* [Given request 1]: Reproduce the taxonomic listing word for word, keeping every classification line and omitting the pictures.
* [Given request 2]: Write the continuation of the passage on wartime baseball, beginning after its final sentence.
#### Supplied passage
Since the war in Iraq started, there have been numerous discussions regarding whether or not high-profile sporting events should continue while our troops are fighting half-way around the world.

Some reporters were miffed that the NCAA decided to continue with their national basketball tournament. Martha Burk squawked that The Masters should be cancelled in deference to the situation in the Middle East (though her motives are blatantly self-serving).


And there were rumblings that Major League Baseball should consider postponing Opening Day. The basketball tournament is well underway, Ms. Burk is rapidly becoming irrelevant, and the baseball season will start on time, as planned.

Long before the NCAA tournament supplanted the NIT as college basketball's premier event and long before Martha Burk discovered the intoxicating allure of the television camera, there was wartime baseball in America.

When William H. Taft became the first president to throw out an Opening Day ceremonial first ball on April 14, 1910, he started an enduring tradition and created an indelible link between our national pastime and the White House.

The short toss from Taft to Washington Senator's Hall of Fame pitcher Walter Johnson was not quite the spectacle that the gesture has become over the years. Since Taft, fourteen presidents have thrown out the Opening Day first ball a total of 53 times – with a lot more fanfare.
########
#### Exercise material
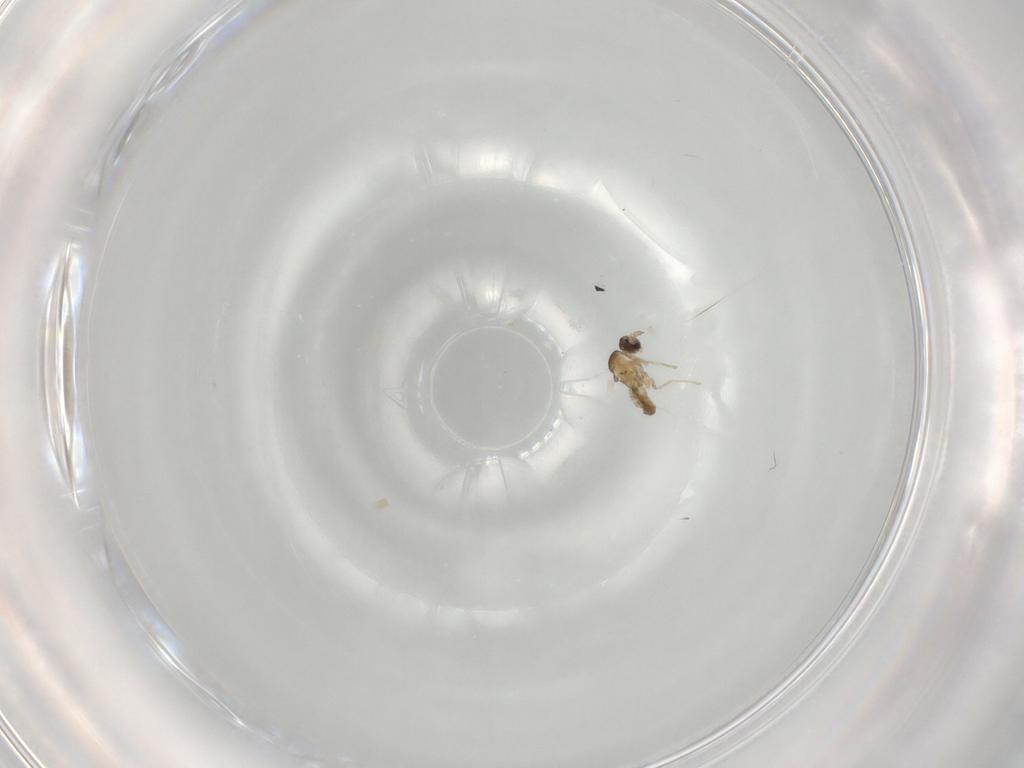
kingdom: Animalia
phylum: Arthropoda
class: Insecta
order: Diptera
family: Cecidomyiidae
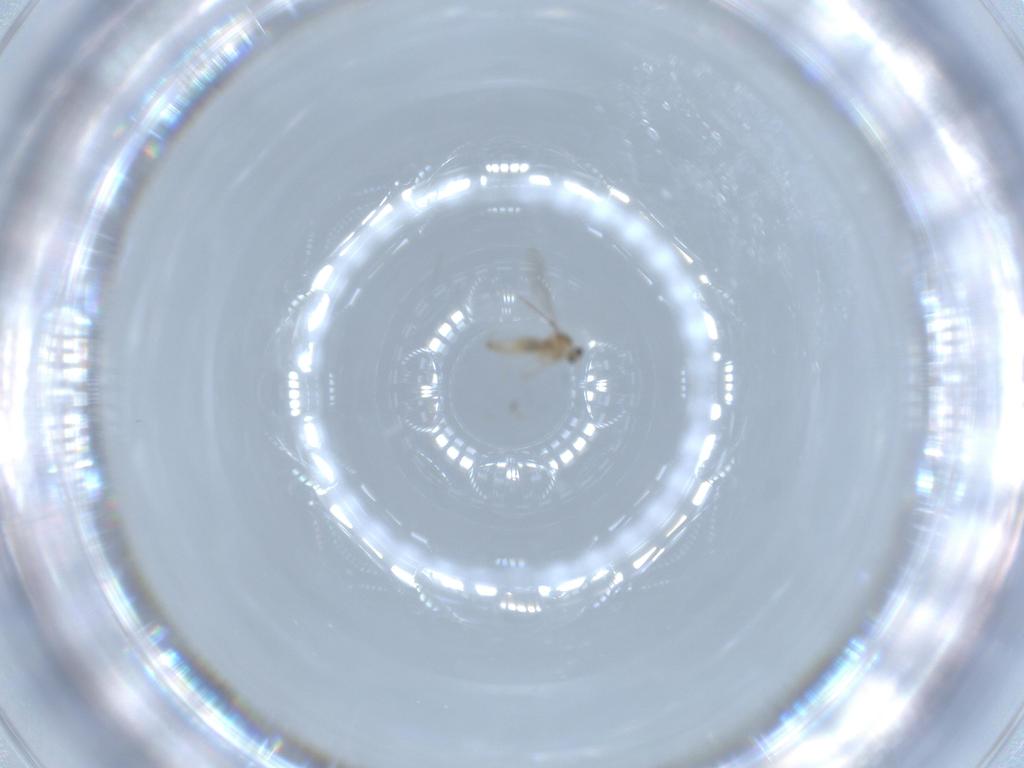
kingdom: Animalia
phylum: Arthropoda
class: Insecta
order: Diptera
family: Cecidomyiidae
########
* [Written answer 1]:
kingdom: Animalia
phylum: Arthropoda
class: Insecta
order: Diptera
family: Cecidomyiidae
kingdom: Animalia
phylum: Arthropoda
class: Insecta
order: Diptera
family: Cecidomyiidae

* [Written answer 2]:
Woodrow Wilson participated in baseball's Opening Day festivities three times during his eight years in office. And when the United States entered World War I in June of 1917, the boys of summer played on.

Ty Cobb continued his chase for a record 10th American League batting title – the Detroit Tiger Hall of Famer would finish the 1917 season with a .383 batting average. And four months after the first U.S. troops landed in France (hey, somebody had to bail them out), the Chicago White Sox won the World Series for the second time.

Twenty-three years after "the war to end all wars", the Japanese bombed Pearl Harbor and America was again at the forefront of a world war. (If memory serves, I believe that we, once again, saved Frenchy from trading in his wine glass for a beer stein).

Baseball Commissioner Kenesaw Mountain Landis, recognizing the enormity of the global conflict, told President Franklin D. Roosevelt that he'd be willing to shut down Major League Baseball for the duration of the war.

On January 15, 1942, President Roosevelt penned the famous "Green Light" letter to Commissioner Landis. "I honestly feel that it would be best for the country to keep baseball going", Roosevelt wrote. The President summed up his thoughts to Landis by explaining that "…these players are a definite recreational asset to at least 20,000,000 of their fellow citizens – and that in my judgment is thoroughly worthwhile".

Landis was more than happy to accommodate the President and baseball continued to be a welcomed and necessary wartime diversion. Ted Williams dominated the American League in every major hitting category but was again snubbed by the voters for the AL MVP Award. And the St. Louis Cardinals topped the Yankees in the '42 World Series.

It was America's involvement in World War II that led to another great baseball tradition: the playing of the National Anthem before every game.

On October 3, 1951, the N.Y. Giants beat the Brooklyn Dodgers 5-4 to win the National League pennant. The game-winning home run by Bobby Thomson was called "the shot heard 'round the world". That "shot" was probably muffled by gun fire produced by the U.S. forces in Korea busy knocking the North Korean's back across the 38th parallel.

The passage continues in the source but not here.